If you always get what you want, chances are that you’re not asking for enough, not asking frequently enough, and not being brave enough (with yourself included).
The Art Of Asking Mindset Strategy #1 – A ‘No’ Helps Establish Your Perceived Value And Discover Information You Do Not Have
If you keep asking for more, eventually, you’ll find your limit, and that’s when things will start getting interesting. You’ll start learning where your gaps are and what you’re really worth for different groups of people – sometimes it’s measured by money, sometimes by a title, sometimes by a seat at the table or the size of the project/problem/prospect. Knowing where your bar is set is an amazing opportunity because you will know exactly what you will need to close the gap to experience progress fast.
We all want to be useful, to belong, and to be recognised for our efforts. To realise your true potential, pay attention to what others tell you. Feedback is incredibly valuable, especially when it reveals gaps in your delivery, uncovers assumptions you weren’t aware of, or changes your perspective on everything. I love Ray Dalio’s advice – “Find smart people who disagree with you.” Once you find out what they see that you don’t and put it to good use, your solution becomes twice as valuable.
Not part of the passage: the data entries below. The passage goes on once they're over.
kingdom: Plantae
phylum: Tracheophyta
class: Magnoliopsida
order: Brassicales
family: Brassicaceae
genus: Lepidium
The Art Of Asking Mindset Strategy #2 – Getting A ‘No’ Is Powerful In Any Negotiation
Every negotiation is an exchange of value each side receives from the deal in near and long term. When you get what you ask for, it’s a challenge to deliver value matching the value you receive. Giving more value than they expect is the foundation for building credibility, trust, reciprocity and the comfort of giving you more and more value in return without risking too much.
When you don’t get what you want, it’s a challenge to find where the willingness to give you some value meets with the value your counterparts get in return. That value does not have to be in the same category. The perfect opportunity to put forward a second ask comes after you hear a ‘No’. The chance of getting the second thing you ask for is higher if they already said no to something else. That chance is even higher if you ask for something very different. It does not have to be a downgrade but just something different that nonetheless takes you much closer to your overall goal. I do this all the time very successfully.
For example, if you ask for money and get a ‘no’, ask for a seat at the table, or in reverse. If you don’t get your price, ask for your terms and vice versa. I usually ask first for something that I know I’m not likely to get because I really want to get that second thing I’ll ask for next. The secret is that the first ask anchors the expectations. Set them high. Be careful what you ask for, as you may get it.
The psychology of it is simple. In most cases, your counterpart will feel a twinge of guilt for saying no, making them more inclined to say yes to something else. They might even describe in detail why they said no to the first ask, giving you valuable insight into what you really want. Sometimes, they might even offer it to you next time without you asking (as long as you can show that you have something they really want in exchange).
The next time you hear a ‘no’, recognise it as an opportunity.
Make it a habit to ask for something bigger than you’ve previously dared. Ask often – for help, for resources, for rewards, for feedback, for investment in you, for advice or whatever is valuable to you and takes you a step closer to what you really want. You can use it to connect, create trust, and deliver results for which people will be ready to reward you more.
The journey to success is often paved with rejections. But it’s how we handle these rejections that truly defines us, and this is how we are designed to grow. Keep asking, keep learning, and keep growing.